The Right to Verifiability
Wikipedia was once celebrated because it was seen as the underdog to Big Media. As Wikipedia has become increasingly powerful as a strategic resource for the production of knowledge about the world, battles over representation of its statements have intensified. Wikipedia is strategic today, not only because of how people, places, events, and things are represented in its articles, but also because of the ways in which those articles have become fodder for search engines and digital assistants. From its early prioritization in search results, Wikipedia’s facts are now increasingly extracted without credit by artificial intelligence processes that consume its knowledge and present it as objective fact.
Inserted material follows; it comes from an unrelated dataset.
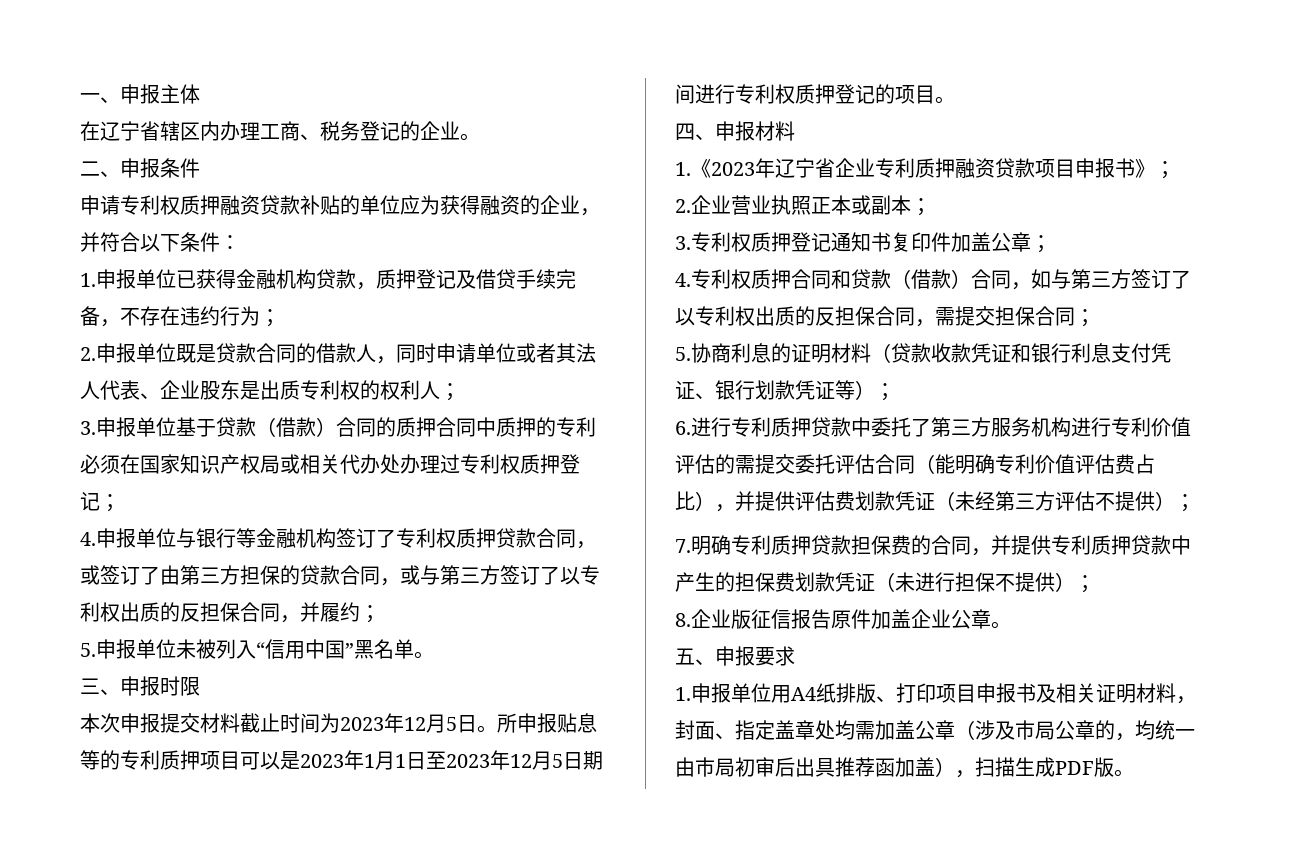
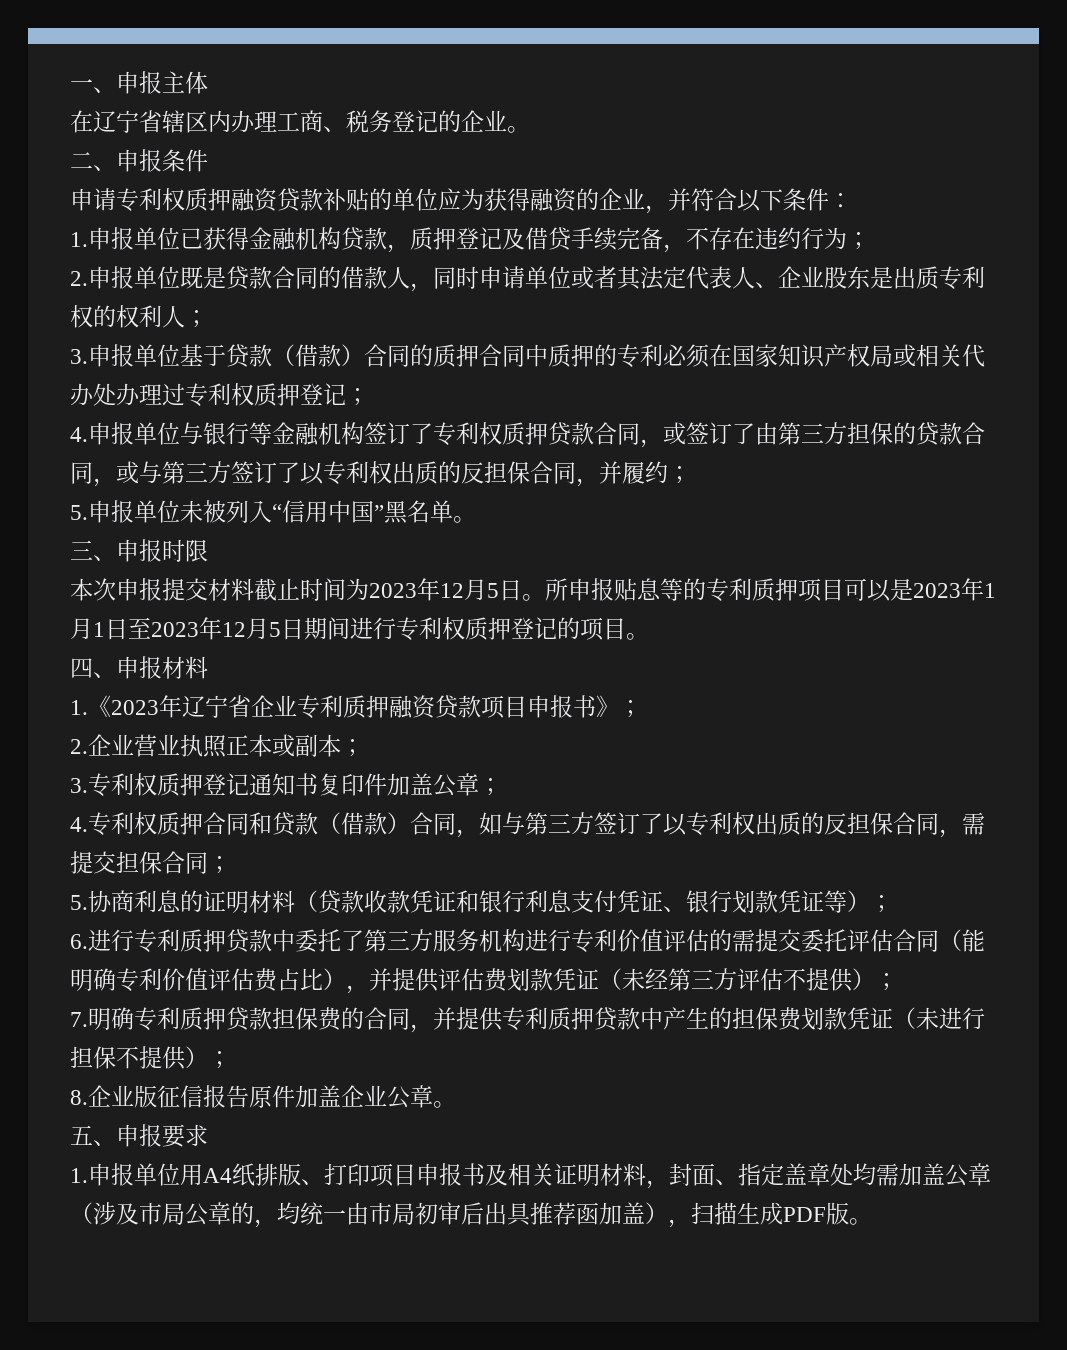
[80,380,140,400] 人代表 -> [663,266,755,289] 定代表人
As one of most popular websites in the world, it is tempting in 2020 to see Wikipedia as a top dog in the world of facts, but the consumption of Wikipedia’s knowledge without credit introduces Wikipedia’s greatest existential threat to date. This is not just because of the ways in which third-party actors appropriate Wikipedia content and remove the links that might sustain the community in terms of contributions of donations and volunteer time. More important is that unsourced Wikipedia content threatens the principle of verifiability, one of the fundamental principles on which Wikipedia was built.
Verifiability sets up a series of rights and obligations by readers and editors of Wikipedia to knowledge whose political and social status is transparent. By removing direct links to the Wikipedia article where statements originate from, search engines and digital assistants are removing the clues that readers could use to (a) evaluate the veracity of claims and (b) take active steps to change that information through consensus if they feel that it is false. Without the source of factual statements being attributed to Wikipedia, users will see those facts as solid, incontrovertible truth, when in reality they may have been extracted during a process of consensus building or at the moment in which the article was vandalized.
Until now, platform companies have been asked to contribute to the Wikimedia Foundation’s annual fund-raising campaign to “give back” to what they are taking out of the commons.23 But contributions of cash will not solve what amounts to Wikipedia’s greatest existential threat to date. What is needed is a public campaign to reinstate the principle of verifiability in the content that is extracted from Wikipedia by platform companies. Users need to be able to understand (a) exactly where facts originate, (b) how stable or unstable those statements are, (c) how they might become involved in improving the quality of that information, and (d) the rules under which decisions about representation will be made.
Wikipedia was once recognized as the underdog not only because it was underresourced but also, more importantly, because it represented the just fight against more powerful media who sought to limit the possibilities of people around the world to build knowledge products together. Today, the fight is a new one, and Wikipedia must adapt in order to survive.
Sitting back and allowing platform companies to ingest Wikipedia’s knowledge and represent it as the incontrovertible truth rather than the messy and variable truths it actually depicts is an injustice. It is an injustice not only for Wikipedians but also for people around the world who use the resource—either directly on Wikimedia servers or indirectly via other platforms like search.